Lo dichiara il presidente della Regione Siciliana, Nello Musumeci.

“Proprio come accaduto con don Pino Puglisi – ha aggiunto Musumeci – la Sicilia può annoverare un nuovo beato tra i suoi figli più illustri, che hanno lottato fino a perdere la propria vita per liberare questa terra dall’oppressione mafiosa”.

“La notizia che il giudice Rosario Livatino sarà beato mi rende molto felice. Livatino è stato ed è esempio di rigore e indipendenza, di una lotta alla mafia senza compromessi, di una vita improntata al rispetto delle regole anche fuori dalle aule del tribunale. Proclamandolo beato, la Chiesa ha reso giustizia a tutti coloro che hanno creduto di dare un senso alla propria esistenza impegnandosi nella difesa del bene comune”.
Lo dice Maria Falcone, sorella del giudice Giovanni Falcone, ucciso nel 1992 dalla mafia, e presidente della Fondazione che porta il nome del magistrato.
“Dalla sua morte – ha aggiunto Maria Falcone – sono trascorsi ormai 30 anni, ma il ricordo di quel giovane magistrato, delle sue capacità investigative, delle sue intuizioni sugli interessi economici delle mafie, della sua sobrietà e della sua fermezza è rimasto vivo”.
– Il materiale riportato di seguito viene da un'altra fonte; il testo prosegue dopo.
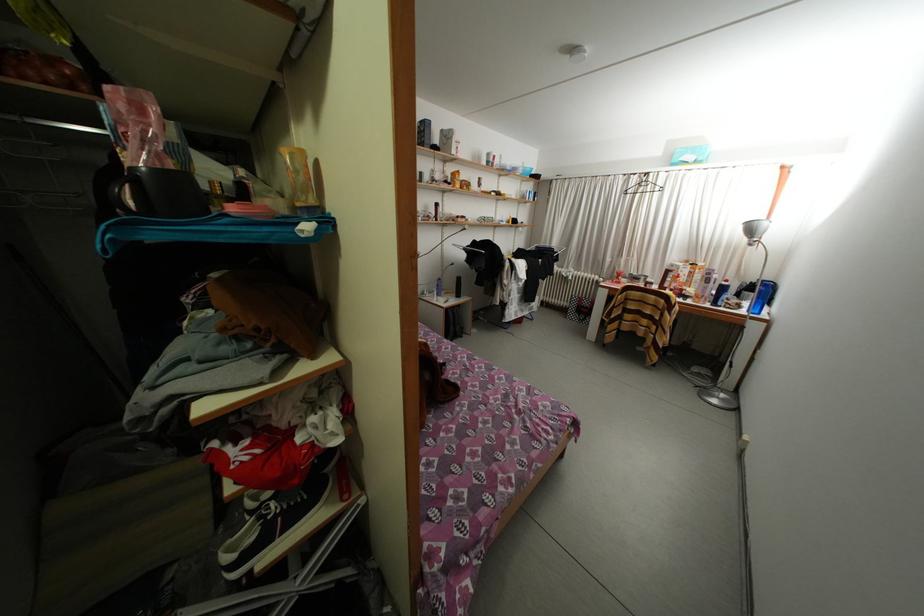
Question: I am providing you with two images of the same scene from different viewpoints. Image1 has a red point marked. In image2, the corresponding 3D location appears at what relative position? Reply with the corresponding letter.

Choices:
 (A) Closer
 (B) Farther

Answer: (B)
“In un momento di grande crisi valoriale che investe la magistratura tutta la beatificazione di Rosario Livatino è per i magistrati cattolici un dono e un segno”. Lo ha detto il procuratore di Agrigento Luigi Patronaggio.  “Per i magistrati tutti un esempio da seguire e per noi magistrati agrigentini infine un onore oltre che un onere morale difficilmente uguagliabile e raggiungibile”.

“La beatificazione del giudice Rosario Livatino è una risposta di speranza a questa Chiesa, viviamo in una terra non facile dove, purtroppo, la mafia continua a gestire i suoi affari, creando clientelismo e credenze che offendono la dignità umana. Oggi c’è una risposta da parte della Chiesa. In questa terra, con solo c’è la mafia, la violenza, il sopruso, ma ci sono anche delle figure straordinarie, uomini che in silenzio vivono la loro parte, scrivono la loro storia e la storia di Livatino non è andata perduta”. Lo ha detto l’arcivescovo di Agrigento, Francesco Montenegro. “Il nostro Livatino – ha aggiunto -è riconosciuto da tutta la chiesa e questa è una realtà di cui dobbiamo sentirci orgogliosi. E’ la chiesa e il mondo che guardano ad Agrigento che dà tanti pensieri, ma Agrigento dona dei mandorli fioriti, delle persone straordinarie che permettono di credere che la primavera può continuare – ha proseguito l’arcivescovo – . Arriva tutto in un momento particolare, la pandemia ci sta mettendo con le spalle al muro. Diceva, però, il papa, nelle scorse settimane, che la pandemia non può spegnere le luci accese d Gesù. Quella luce serve perché ricevendola, io prenda per mano chi ha bisogno”.

“Non possiamo che salutare con grande gioia questo dono che la Chiesa oggi riconosce e che adesso ci riconsegna: perché le figure come quella del giudice Rosario Livatino possono arricchire l’oggi delle nostre comunità e delle chiese locali e possono segnare il percorso che ci attende, quello ispirato a un Vangelo che deve avere una ricaduta sociale”. Così l’Arcivescovo di Palermo Corrado Lorefice.